Barr, who served during both the Trump and George H. W. Bush administrations, says that ‘DOJ had more than enough evidence to have Routh detained pending trial, without publicizing these details.’
‘Even if DOJ thought it important to provide the letter to the court, it could have redacted inflammatory material or arranged to have the letter submitted under seal. It was rash to put out this letter in the midst of an election during which two attempts on the life of President Trump had been made,’ Barr said.
‘It served no purpose other than to risk inciting further violence,’ he added.

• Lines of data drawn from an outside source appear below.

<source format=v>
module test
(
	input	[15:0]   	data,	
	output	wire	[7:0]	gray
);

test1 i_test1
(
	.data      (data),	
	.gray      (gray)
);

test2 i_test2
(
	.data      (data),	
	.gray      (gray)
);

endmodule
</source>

The department’s detention memo revealed that Routh traveled from Greensboro, North Carolina, to West Palm Beach, Florida, on Aug. 14, a month before the Sept. 15 golf course incident. One of Routh’s cell phones pinged cell towers near Trump’s golf course and his Mar-a-Lago residence ‘on multiple days and times’ from Aug. 18 to Sept. 15, the detention memo alleged.
Investigators say they also found a book Routh had authored in 2023, titled ‘Ukraine’s Unwinnable War: The Fatal Flaw of Democracy, World Abandonment and the Global Citizen-Taiwan, Afghanistan, North Korea, WWIII and the End of Humanity.’

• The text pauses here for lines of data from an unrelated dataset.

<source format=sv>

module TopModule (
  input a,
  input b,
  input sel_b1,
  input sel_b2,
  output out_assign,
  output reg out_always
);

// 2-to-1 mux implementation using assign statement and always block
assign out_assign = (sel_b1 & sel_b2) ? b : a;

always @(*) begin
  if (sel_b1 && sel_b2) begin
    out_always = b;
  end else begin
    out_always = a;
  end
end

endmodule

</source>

The detention memo also provided a fresh detail on the witness who saw Routh flee the sniper’s nest. The witness made eye contact with the suspect before Routh jumped into a Nissan Xterra and sped away. The witness is credited with photographing the vehicle and reporting it to law enforcement.
The Justice Department did not immediately respond to Fox News Digital’s request for comment.
Routh will likely face additional charges in the coming days, which could include aggravated assault for allegedly pointing the rifle at a Secret Service agent and making threats against a former president, State Attorney Dave Aronberg previously told Fox News Digital.